Kafka and Flink Are the Infrastructure for AI Agents

AI agents need real-time context to act autonomously. Discover how Kafka + Flink power adaptive, intelligent systems at Netflix and beyond.

Stéphane DerosiauxStéphane Derosiaux · March 25, 2025
Kafka and Flink Are the Infrastructure for AI Agents

Traditional software waits for commands. AI agents act on their own.

The distinction matters. Microservices with hardcoded rules handle known scenarios. AI agents respond to patterns they've never seen, adapting in real time. Kafka and Flink make this possible.

AI agents make decisions based on context. Context requires data, data that's current, streaming, and accessible at scale.

Kafka handles ingestion, distribution, and persistence of real-time data streams. Flink processes those streams, enabling inference within milliseconds. Together, they give AI agents the continuous context they need to act.

Confluent and Ververica (the original creators of Apache Flink) have built production systems that prove this architecture works.

Rule-Based Systems Break Under Complexity

Most production systems still run on explicit rules. If X, do Y. When a new scenario appears, the system freezes until a developer writes new code.

Security illustrates the problem. A rule-based system blocks an account after three failed login attempts. It treats a mistyped password the same as a coordinated attack.

An AI agent examines network behavior, location, historical patterns, and risk factors. It escalates authentication challenges, alerts security teams, or blocks access based on the full picture.

Organizations drowning in data can't update rules fast enough. AI agents extend what's possible: they interpret ambiguous situations, refine decisions over time, and operate at machine speed.

Companies clinging to static logic will fall behind. The question isn't whether AI agents replace rule-based automation. It's how long you can afford to wait.

AI agents consume multiple data streams simultaneously: security logs, user interactions, market data, network activity. Kafka provides the transport.

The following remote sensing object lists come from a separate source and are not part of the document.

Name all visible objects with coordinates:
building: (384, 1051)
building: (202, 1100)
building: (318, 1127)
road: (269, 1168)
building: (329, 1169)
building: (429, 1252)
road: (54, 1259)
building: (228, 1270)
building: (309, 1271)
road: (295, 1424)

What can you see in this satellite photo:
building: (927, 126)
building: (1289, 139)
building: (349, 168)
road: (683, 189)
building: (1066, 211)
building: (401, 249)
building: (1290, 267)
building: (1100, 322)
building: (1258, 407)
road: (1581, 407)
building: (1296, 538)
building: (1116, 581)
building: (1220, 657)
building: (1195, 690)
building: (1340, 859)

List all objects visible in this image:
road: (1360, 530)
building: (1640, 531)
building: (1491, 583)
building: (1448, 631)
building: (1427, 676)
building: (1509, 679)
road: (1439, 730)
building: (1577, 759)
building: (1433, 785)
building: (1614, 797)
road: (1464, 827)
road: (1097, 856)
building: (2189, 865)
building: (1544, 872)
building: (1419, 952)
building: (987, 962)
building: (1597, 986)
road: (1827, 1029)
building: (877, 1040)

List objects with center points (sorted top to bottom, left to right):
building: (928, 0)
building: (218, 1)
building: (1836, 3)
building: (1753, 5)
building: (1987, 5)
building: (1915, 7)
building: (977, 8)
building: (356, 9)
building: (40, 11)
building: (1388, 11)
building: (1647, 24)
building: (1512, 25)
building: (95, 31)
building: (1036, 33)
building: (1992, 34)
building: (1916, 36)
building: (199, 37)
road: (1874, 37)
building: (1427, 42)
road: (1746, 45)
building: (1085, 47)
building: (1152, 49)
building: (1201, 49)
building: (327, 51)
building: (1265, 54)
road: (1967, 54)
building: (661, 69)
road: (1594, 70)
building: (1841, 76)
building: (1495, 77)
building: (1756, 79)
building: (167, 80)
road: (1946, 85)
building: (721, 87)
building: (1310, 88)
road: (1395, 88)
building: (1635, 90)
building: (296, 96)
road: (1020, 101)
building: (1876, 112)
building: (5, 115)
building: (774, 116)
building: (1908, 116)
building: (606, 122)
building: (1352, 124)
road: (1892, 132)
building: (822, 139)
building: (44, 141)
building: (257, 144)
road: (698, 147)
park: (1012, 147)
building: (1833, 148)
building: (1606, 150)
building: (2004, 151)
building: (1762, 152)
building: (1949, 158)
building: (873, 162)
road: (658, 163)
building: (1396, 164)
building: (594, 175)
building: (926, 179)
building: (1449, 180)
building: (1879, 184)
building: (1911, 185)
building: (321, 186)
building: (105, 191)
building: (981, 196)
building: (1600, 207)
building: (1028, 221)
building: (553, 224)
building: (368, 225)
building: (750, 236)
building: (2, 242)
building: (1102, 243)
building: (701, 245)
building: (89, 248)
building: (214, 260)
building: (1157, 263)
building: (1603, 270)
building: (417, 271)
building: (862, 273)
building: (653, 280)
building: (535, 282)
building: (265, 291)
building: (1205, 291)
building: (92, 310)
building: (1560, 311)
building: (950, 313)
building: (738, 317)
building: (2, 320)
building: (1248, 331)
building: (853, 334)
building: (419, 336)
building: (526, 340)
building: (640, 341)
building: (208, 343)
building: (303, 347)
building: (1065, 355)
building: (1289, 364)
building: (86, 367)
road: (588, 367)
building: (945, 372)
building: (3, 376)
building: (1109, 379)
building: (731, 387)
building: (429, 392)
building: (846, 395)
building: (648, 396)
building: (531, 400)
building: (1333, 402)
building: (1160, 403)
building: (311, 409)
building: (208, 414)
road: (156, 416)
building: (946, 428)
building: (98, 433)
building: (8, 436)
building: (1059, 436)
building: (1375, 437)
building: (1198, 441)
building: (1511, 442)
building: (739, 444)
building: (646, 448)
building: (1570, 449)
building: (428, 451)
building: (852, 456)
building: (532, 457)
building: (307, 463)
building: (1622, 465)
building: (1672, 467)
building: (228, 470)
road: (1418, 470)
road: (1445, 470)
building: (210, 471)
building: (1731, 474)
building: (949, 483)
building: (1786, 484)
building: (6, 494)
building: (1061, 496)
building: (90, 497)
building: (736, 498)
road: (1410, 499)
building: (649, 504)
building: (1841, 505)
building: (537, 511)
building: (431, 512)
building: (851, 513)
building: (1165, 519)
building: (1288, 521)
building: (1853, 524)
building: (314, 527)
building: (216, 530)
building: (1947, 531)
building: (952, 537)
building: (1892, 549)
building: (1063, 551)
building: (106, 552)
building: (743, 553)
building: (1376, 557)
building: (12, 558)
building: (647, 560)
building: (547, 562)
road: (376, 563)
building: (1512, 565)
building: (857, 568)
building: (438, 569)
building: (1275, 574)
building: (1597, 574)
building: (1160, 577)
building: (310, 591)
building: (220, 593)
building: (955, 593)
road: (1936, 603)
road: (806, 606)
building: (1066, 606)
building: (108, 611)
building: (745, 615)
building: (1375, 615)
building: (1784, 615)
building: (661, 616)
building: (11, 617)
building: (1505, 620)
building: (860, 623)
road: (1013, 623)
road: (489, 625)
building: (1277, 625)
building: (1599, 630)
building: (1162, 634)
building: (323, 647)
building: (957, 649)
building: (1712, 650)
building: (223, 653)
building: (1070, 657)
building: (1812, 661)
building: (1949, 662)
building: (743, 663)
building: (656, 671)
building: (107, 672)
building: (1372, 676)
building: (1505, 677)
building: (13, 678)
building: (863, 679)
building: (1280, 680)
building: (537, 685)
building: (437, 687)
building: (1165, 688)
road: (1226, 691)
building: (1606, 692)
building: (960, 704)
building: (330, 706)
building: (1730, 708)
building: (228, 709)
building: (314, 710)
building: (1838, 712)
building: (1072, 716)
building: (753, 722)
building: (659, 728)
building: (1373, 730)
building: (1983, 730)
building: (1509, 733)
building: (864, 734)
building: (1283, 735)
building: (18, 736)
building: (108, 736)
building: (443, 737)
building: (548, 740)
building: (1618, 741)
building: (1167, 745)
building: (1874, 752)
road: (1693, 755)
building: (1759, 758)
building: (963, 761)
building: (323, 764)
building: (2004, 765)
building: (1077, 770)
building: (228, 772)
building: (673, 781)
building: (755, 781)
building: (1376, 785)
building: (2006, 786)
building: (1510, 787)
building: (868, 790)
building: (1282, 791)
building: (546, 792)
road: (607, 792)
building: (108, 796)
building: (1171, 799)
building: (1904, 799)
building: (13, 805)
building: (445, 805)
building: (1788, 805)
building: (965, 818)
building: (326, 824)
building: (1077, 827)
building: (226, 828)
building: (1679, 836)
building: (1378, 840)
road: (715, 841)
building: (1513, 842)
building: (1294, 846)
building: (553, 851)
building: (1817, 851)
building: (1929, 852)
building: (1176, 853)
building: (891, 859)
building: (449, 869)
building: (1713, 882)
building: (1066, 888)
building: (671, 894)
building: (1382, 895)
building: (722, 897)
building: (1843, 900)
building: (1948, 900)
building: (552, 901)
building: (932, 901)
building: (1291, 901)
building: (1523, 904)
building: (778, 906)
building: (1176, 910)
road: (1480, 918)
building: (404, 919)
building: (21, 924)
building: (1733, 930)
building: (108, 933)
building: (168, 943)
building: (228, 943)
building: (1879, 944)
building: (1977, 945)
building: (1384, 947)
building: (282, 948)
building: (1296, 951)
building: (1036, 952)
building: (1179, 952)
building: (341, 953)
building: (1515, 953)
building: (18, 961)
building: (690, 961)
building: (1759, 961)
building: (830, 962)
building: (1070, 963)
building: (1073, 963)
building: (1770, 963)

Flink embeds model inference directly into streaming pipelines.

Confluent introduced AI Model Inference in Confluent Cloud for Apache Flink (ml_predict, ml_evaluate), making real-time intelligence accessible without custom infrastructure:

Learn more: Mastering Real-Time RAG with Flink

This runs in production today.

Netflix uses Kafka and Flink to analyze user interactions and adjust recommendations in real time, including generating personalized thumbnails.

Hedge funds process stock market volatility in milliseconds, adjusting risk profiles before human traders can react.

Without Kafka and Flink, AI agents have no current data. With them, agents operate as a real-time intelligence layer.

AI Agents Are Not Enhanced Microservices

The mental model matters. Microservices execute pre-coded logic. AI agents generalize from data.

Differences:

  • AI agents refine decisions without code changes
  • AI agents recognize patterns not explicitly programmed
  • AI agents process structured and unstructured data without rigid schemas

Traditional applications require human updates to evolve. AI agents continuously retrain.

This isn't replacement. It's augmentation. AI provides the intelligence layer; microservices handle the execution.

Source: Microsoft's Microagent Architecture

Operational Challenges With AI Agents

AI agents make probabilistic decisions. This creates problems:

  • Model drift: behavior changes unpredictably as data distributions shift
  • Inference cost: real-time AI at scale requires GPUs/TPUs
  • Governance: unchecked agents can conflict with business goals

These are engineering problems, not reasons to avoid AI agents. Small Language Models (SLMs) offer low-latency inference without massive compute requirements. Governance requires structured autonomy levels.

Defining Autonomy Boundaries

AI agents need defined operating boundaries, like employees with clear roles.

Questions to answer:

  • Should an AI financial agent block trades without human approval?
  • Can an observability agent restart cloud infrastructure autonomously?
  • Should an AI code reviewer merge PRs and trigger deployments?

Three autonomy levels:

  1. Recommendations: AI suggests, humans approve
  2. Controlled actions: AI operates within constraints (auto-scaling, failover policies)
  3. Autonomous actions: AI acts independently with full audit trails

AI architectures don't center on a single super-agent. They consist of specialized agents, each with defined boundaries, continuously optimizing within their scope.

Production Examples

AI-powered security agents detect and prevent attacks before they succeed. Predictive maintenance bots keep IoT networks running. Financial models adjust risk dynamically based on live market conditions.

All of them run on the same infrastructure: Kafka and Flink.